══ Reading text ══

1979 UCI Cyclo-cross World Championships
- Stamp of the event
- Venue: Saccolongo, Italy Ordizia, Spain
- Dates: 27-–28 January 1979 18 February 1979
- Coordinates: 45°24′N 11°45′E﻿ / ﻿45.400°N 11.750°E
- Cyclists participating: 27 (Elite), 47 (Amateurs), 35 (Juniors)
- Events: 3

= 1979 UCI Cyclo-cross World Championships =

Cyclo-cross championship

The 1979 UCI Cyclo-cross World Championships were held in Saccolongo, Italy on Sunday 28 January 1979. It was the 30th edition of the UCI Cyclo-cross World Championships.

In August 1977, the UCI Congress awarded the hosting rights to Italy. At the same time, it was decided to transform the Junior European Championships, which had existed since 1976, into World Championships starting in 1979. However, in Saccolongo, only the usual competitions for adult professionals and amateurs took place initially, for the first time held separately over two days. In February, the first Junior World Champion was crowned in Ordizia, Spain.

═══
══ Given data ══

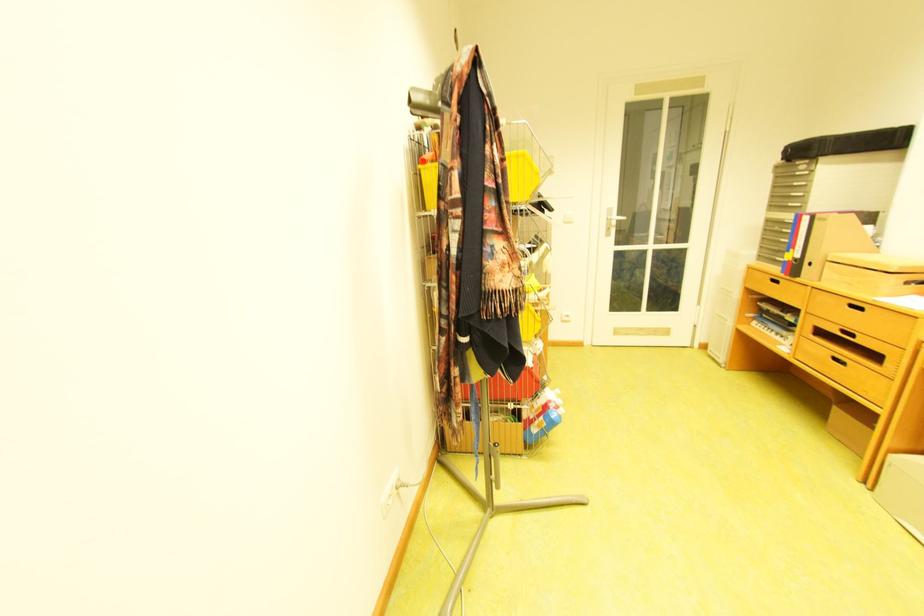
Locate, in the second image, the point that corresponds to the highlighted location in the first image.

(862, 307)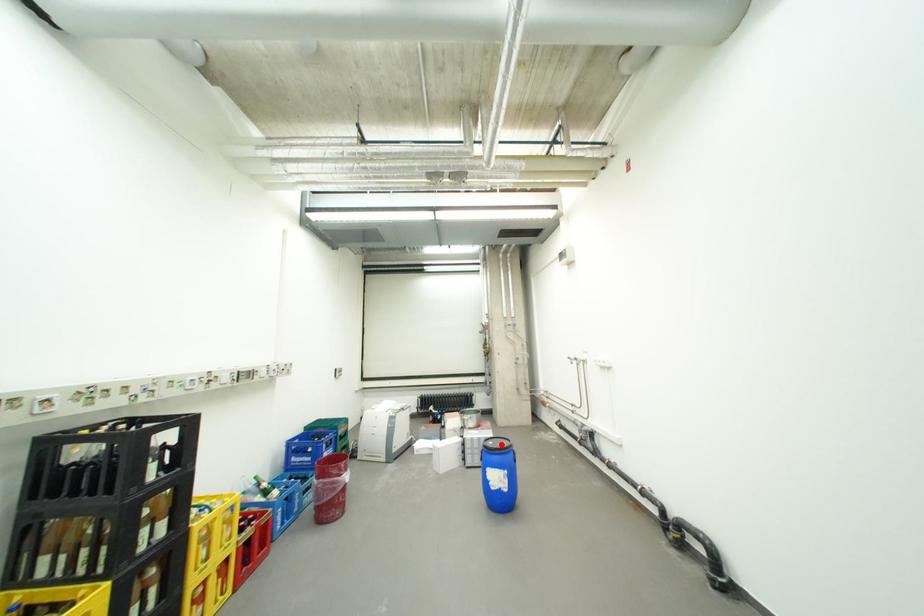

═══

■ Questions to answer:
1. In the cyclo-cross championships text, in which town was the first Junior World Champion crowned?
2. Repeat the part of the cyclo-cross championships text that opens with the words containing "Cyclo-cross championship" and closes with "Cyclo-cross World Championships.".
3. Using the cyclo-cross championships text, name each category of participating cyclists along with the number of riders given for it.
The listing is not needed for anything here.

■ Exercise answers:
1. Ordizia, Spain.

2.
Cyclo-cross championship

The 1979 UCI Cyclo-cross World Championships were held in Saccolongo, Italy on Sunday 28 January 1979. It was the 30th edition of the UCI Cyclo-cross World Championships.

3.
Elite: 27
Amateurs: 47
Juniors: 35